What the task asks: Rewrite each of the records with "pie chart" swapped for "donut chart", leaving everything else unchanged. Omit the pictures from your answer.

Material shown:
-- Opening Marker --
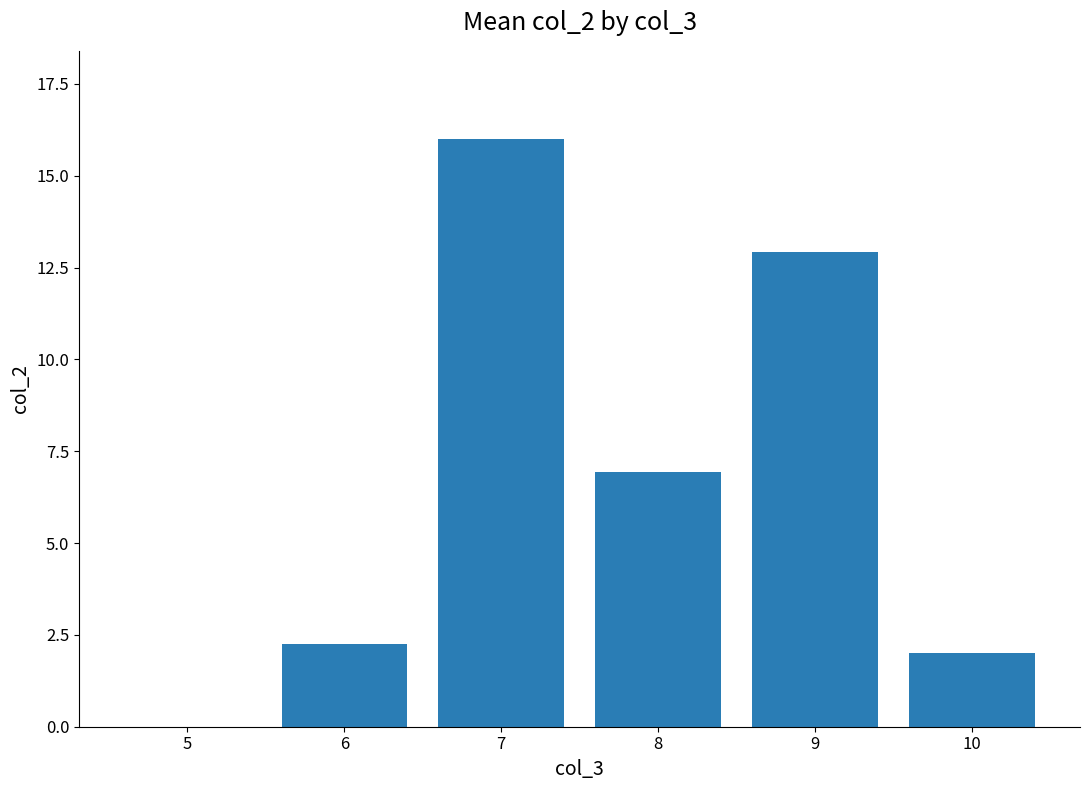

The chart shows a value of 8.4 at 5. True or false?

False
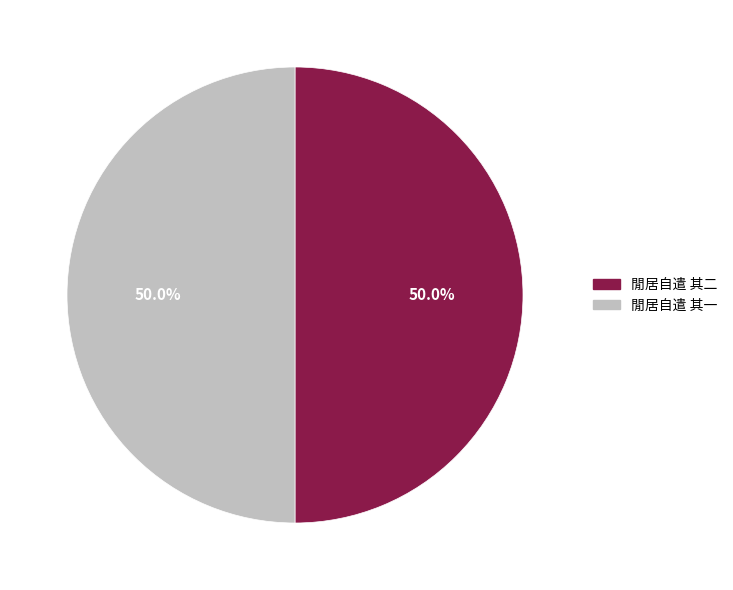

How many segments does this pie chart have?

2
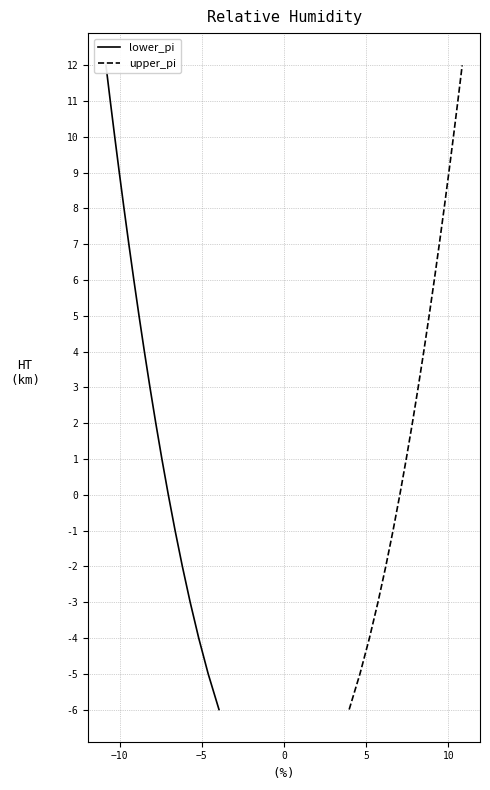

What are all the series names shown in the legend?

lower_pi, upper_pi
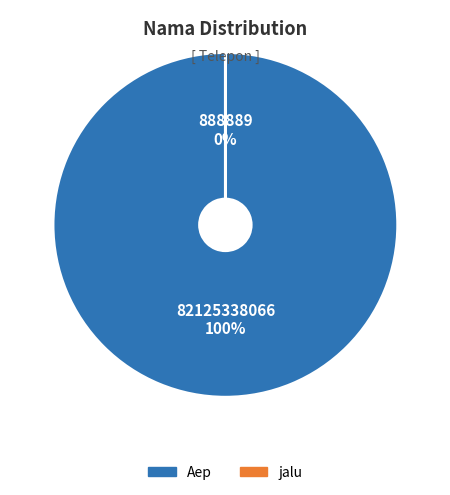

Rank the categories by value from lowest to highest.

jalu, Aep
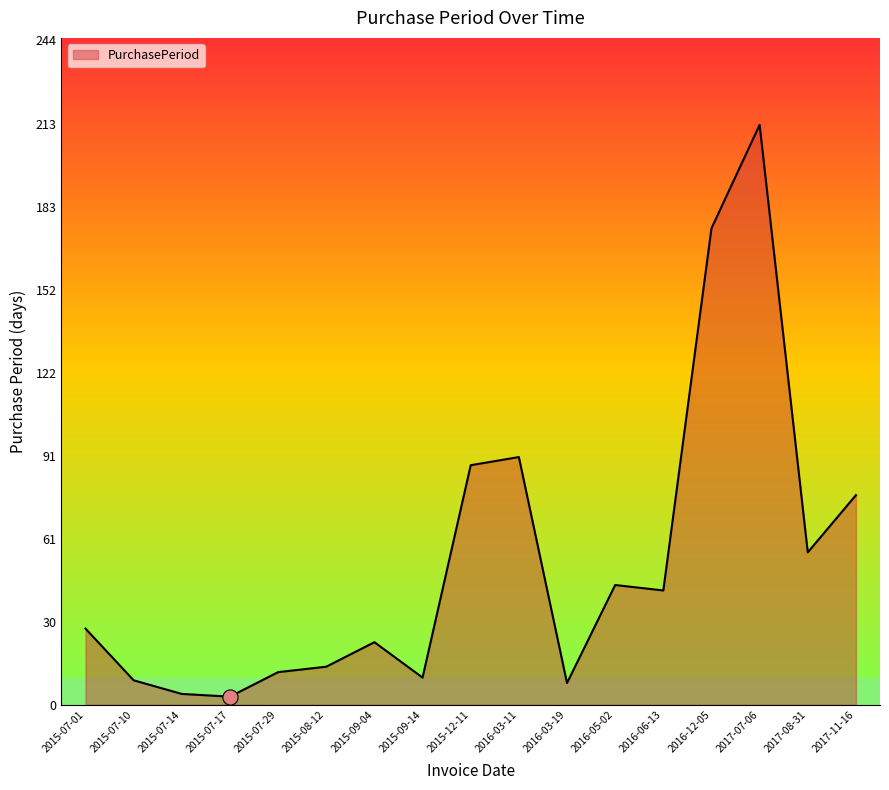

What is the change in value from 2015-07-10 to 2016-06-13?

+33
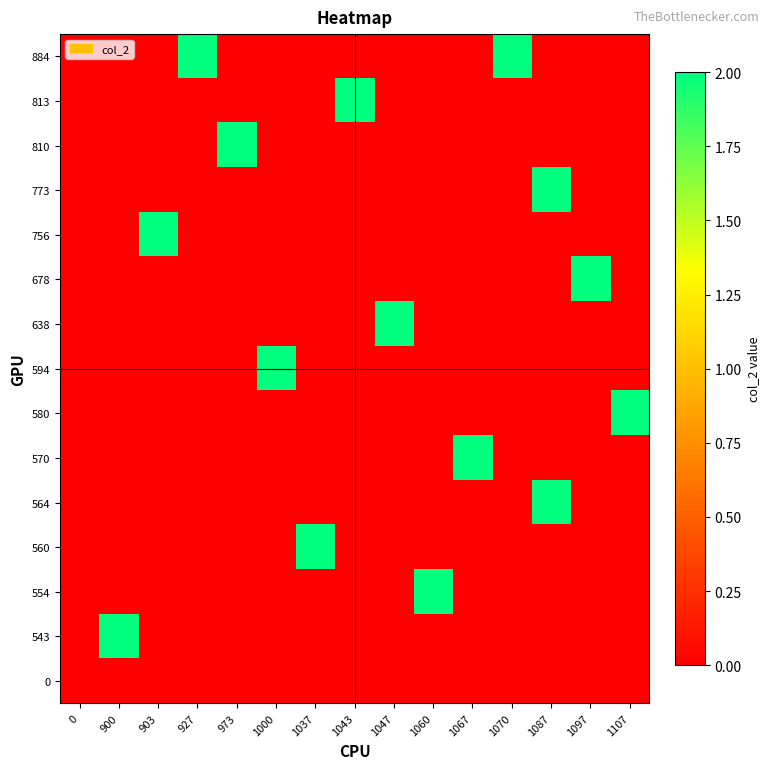

What is the total value across all series at 1043?

2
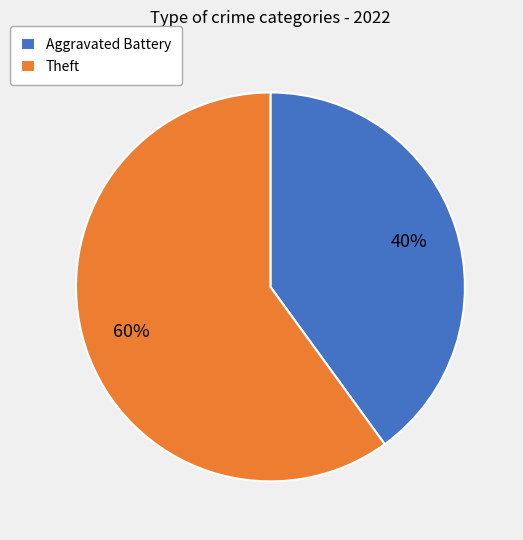

How many slices are in this pie chart?

2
-- Closing Marker --
Result for this exercise:
The chart shows a value of 8.4 at 5. True or false?

False

How many segments does this donut chart have?

2

What are all the series names shown in the legend?

lower_pi, upper_pi

Rank the categories by value from lowest to highest.

jalu, Aep

What is the change in value from 2015-07-10 to 2016-06-13?

+33

What is the total value across all series at 1043?

2

How many slices are in this donut chart?

2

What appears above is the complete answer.